This past spring, 5 million students from third grade through high school took new, end-of-year tests in math and English that were developed by a consortium of states known as PARCC.
It's a big deal because these tests are aligned to the Common Core learning standards, and they're considered harder than many of the tests they replaced.
It's also a big deal because until last year, it was all but impossible to compare students across state lines. Not anymore.
There's just one problem: The results won't be released for a long time (late fall). What's the holdup, you ask?
The tests have all been read and the answers tallied. That's not the problem. The problem is, adding up right answers doesn't tell you how a child did. For that, you need cut scores. And PARCC doesn't have them yet.
"The cut score is the manifestation of how good is good enough," says Mary Ann Snider, chief academic officer for the Rhode Island Department of Education.
PARCC has already agreed on five basic student performance levels. Five is for students who display "distinguished" command of material. One is "minimal." The goal is to get all students at least to Level Three or "adequate" command. What PARCC doesn't have yet are the point cut-offs that draw hard lines between those categories.
Snider is hard at work helping nail down cut scores for those 5 million tests. She says it's not as simple as using the old A-through-F, 10-point scale, where 70 percent is the traditional cut-off for moderate or good enough.
"I don't know that I want my pilot to know 70 percent of the content for flying a plane. I'd like him to be closer to 90 or 100 percent," Snider says.
In short: Where you set the cut scores depends on the importance and difficulty of the skills being tested.
Patte Barth, director of the Center for Public Education, says it's a balancing act: "Establishing cut scores is part science. It's part art. But it's also part political."
Barth remembers the early days of the No Child Left Behind law, when the federal government told states they'd be punished if students weren't "proficient" — which is just a fancy way of saying "good enough." But, since states used wildly different standards and tests, they also got to set their own cut scores. As a result, Barth says, "they found a huge, huge range of performance levels."
Many states lowered the bar, creating the illusion of improvement. That's one reason Snider — from Rhode Island — found herself in a Denver hotel last week.
Welcome To Denver
The states involved with PARCC sent more than a hundred hand-picked teachers and educators to join Snider there. They poured into the hotel's cavernous, basement ballrooms and began debating those elusive scores.

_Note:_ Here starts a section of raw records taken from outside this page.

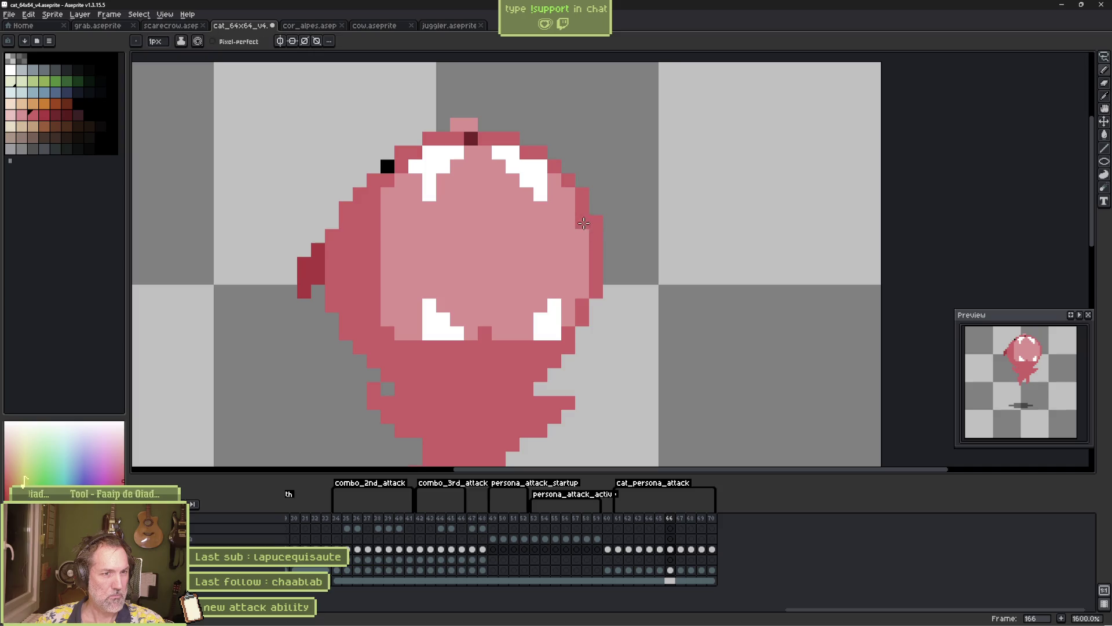
pyautogui.moveTo(584, 278); pyautogui.dragTo(584, 291)
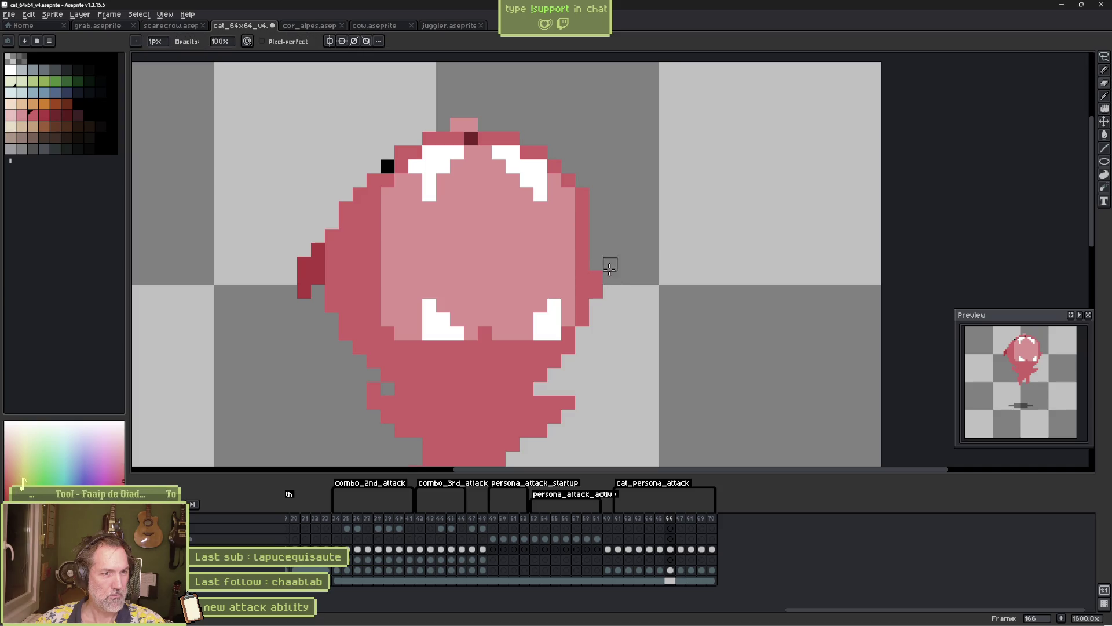
# Flip through frames 165–170 to compare, settling back on frame 166
pyautogui.press('Right')
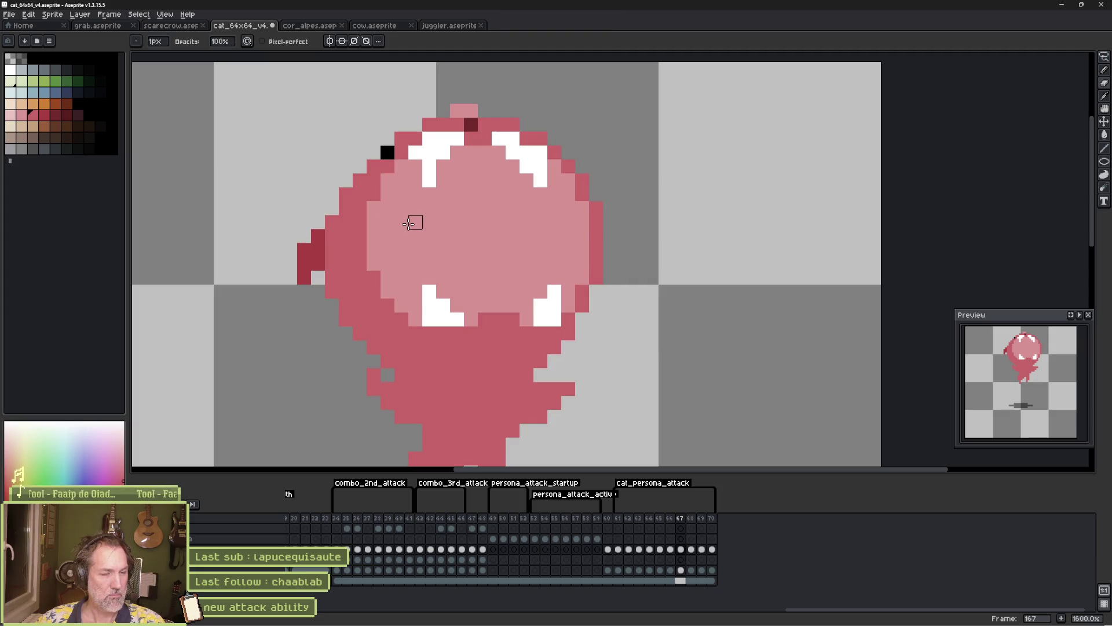
pyautogui.press('Left')
pyautogui.press('Left')
pyautogui.press('Right')
pyautogui.press('Left')
pyautogui.press('Right')
pyautogui.press('Right')
pyautogui.press('Right')
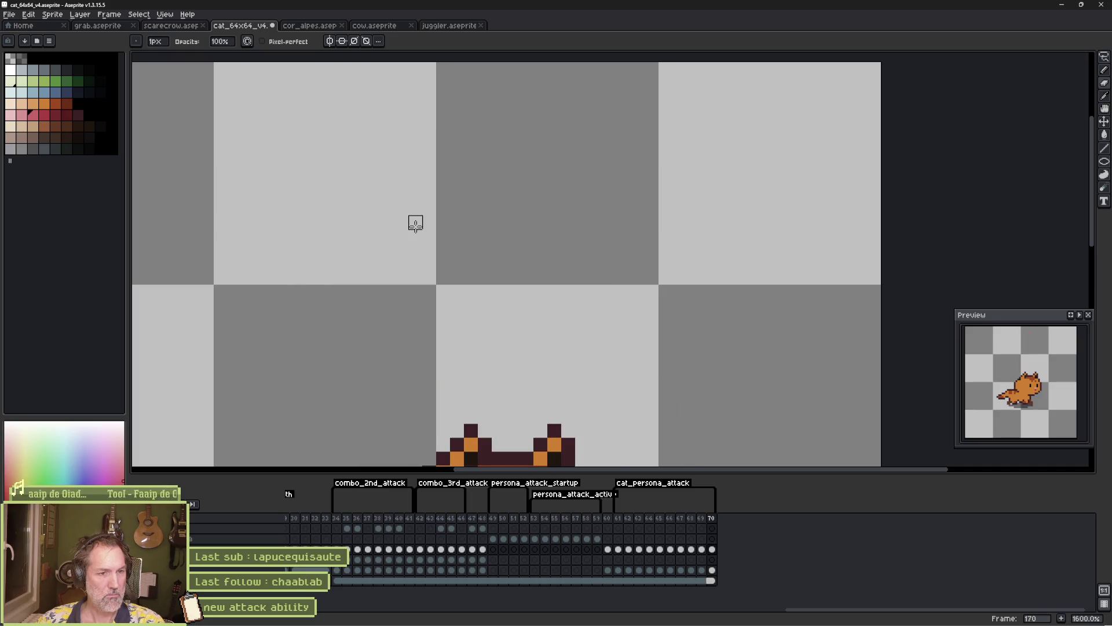
pyautogui.press('Left')
pyautogui.press('Left')
pyautogui.press('Left')
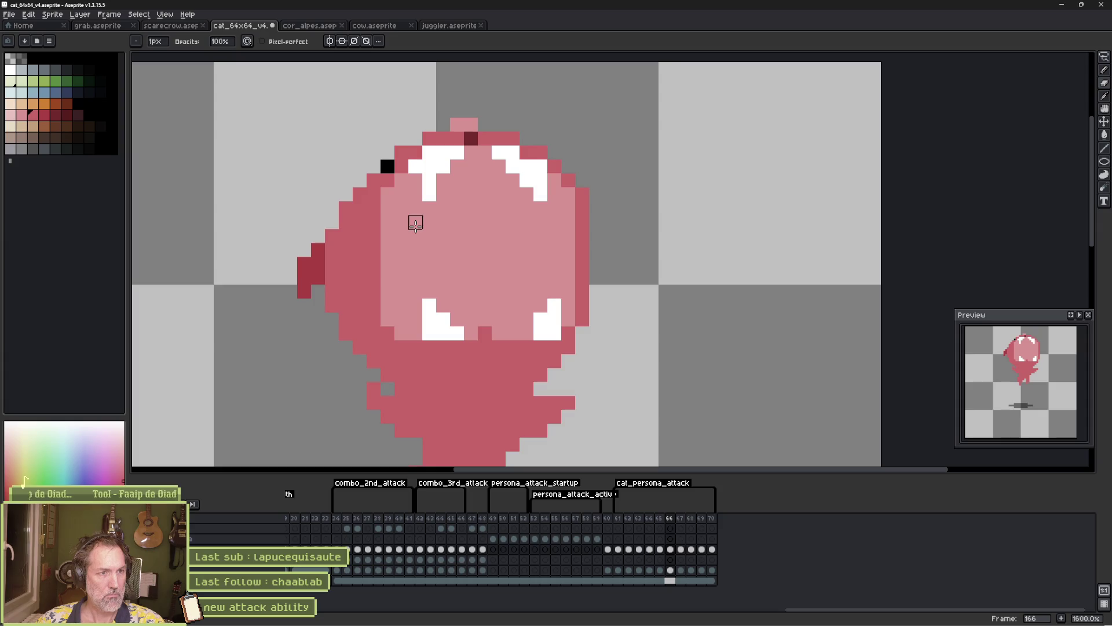
# Raise the top of the blob's head one pixel, fill the gap light pink, and play
pyautogui.press('q')
pyautogui.moveTo(464, 96)
pyautogui.mouseDown()
pyautogui.moveTo(622, 194)
pyautogui.moveTo(428, 241)
pyautogui.moveTo(332, 222)
pyautogui.moveTo(480, 95)
pyautogui.mouseUp()
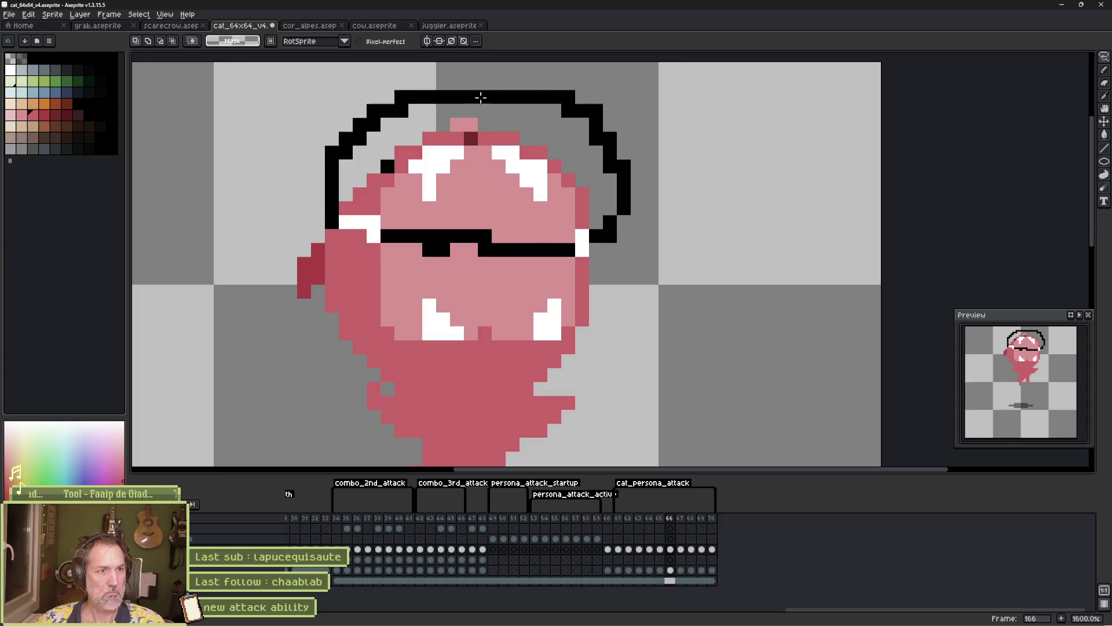
pyautogui.moveTo(510, 206); pyautogui.dragTo(510, 192)
pyautogui.press('ctrl+d')
pyautogui.press('b')
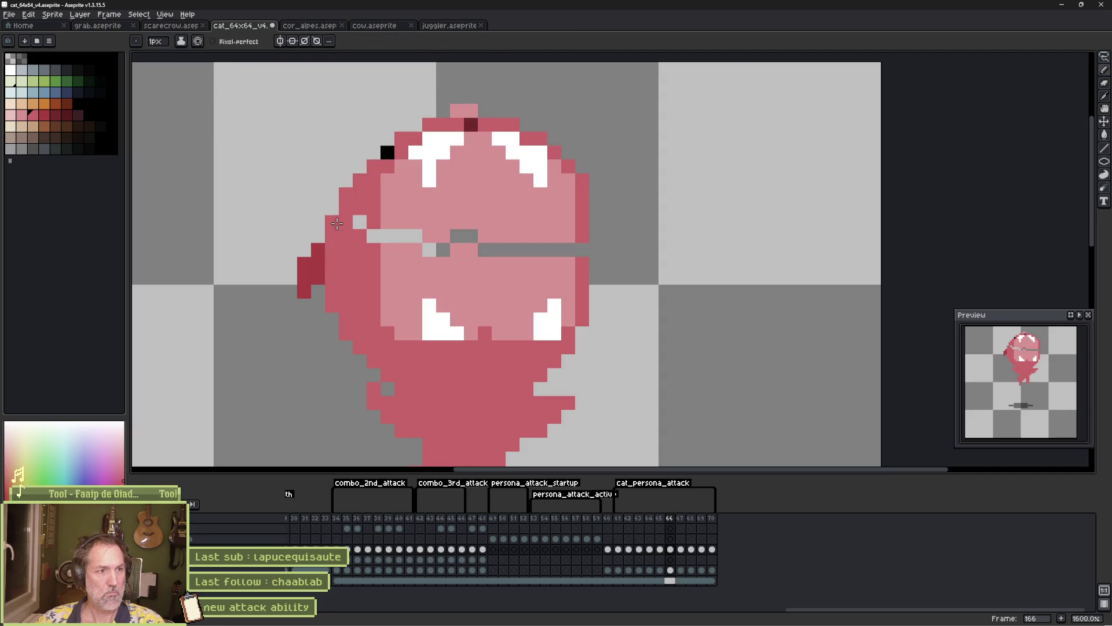
pyautogui.keyDown('alt'); pyautogui.click(380, 215); pyautogui.keyUp('alt')
pyautogui.moveTo(387, 236); pyautogui.dragTo(416, 235)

"Would a Two be able to do this and this?" asks Lorretta Holloway, who teaches English at Framingham State University in Massachusetts. She was on the panel debating cut scores for the 11th-grade English test and explains what the closed-door deliberations were like. "Not should they. I'm thinking, 'Yes, because they all should do everything, right?' But would they, really?"
Holloway says, in the process of fleshing out these student performance levels, she constantly had to weigh what students likely know (the real) against the aspirational:
What should they know?
In that balance, says Snider, is a more honest test:
"We have to get enough of that right so that we're not giving kids a false sense of accomplishment."
Unlike those early days of No Child Left Behind.
"Yeah, it might be a tough test," says Marti Shirley, who teaches high school math in Mattoon, Ill., and was also on a cut-score panel. "But, you know what? It's gonna give us a true reflection of where our students are and what growth they need."
That may sound good, but remember what Barth said?
Establishing cut scores is part political. And PARCC has struggled mightily to win the political fight over raising the bar. Because it's selling a tough message:
"States should expect those scores to be lower. And, if they're smart, they're communicating that to the public," says Barth.
But what politician wants to preside over a huge drop in student test scores?
Not long ago, half of all states were involved in some way with PARCC. Today, it's seven, plus Washington, D.C. And quietly, in Denver, some teachers worried that the decline of PARCC could mean a return to the days when many state tests weren't honest.
Holloway says someone has to be honest with the freshmen who are surprised to find they can't keep up in her college writing class.
"Sit in my office with me," Holloway says, "when I'm passing out the pudding and the Kleenex while they're in tears. Because they are working, and they are still behind."
In the coming weeks, more teachers will sit in that windowless, hotel basement in Denver, debating the scores and skills that will separate good enough from not quite.
And they'll do it with the weight of 5 million tests — and the fate of 5 million students — on their shoulders.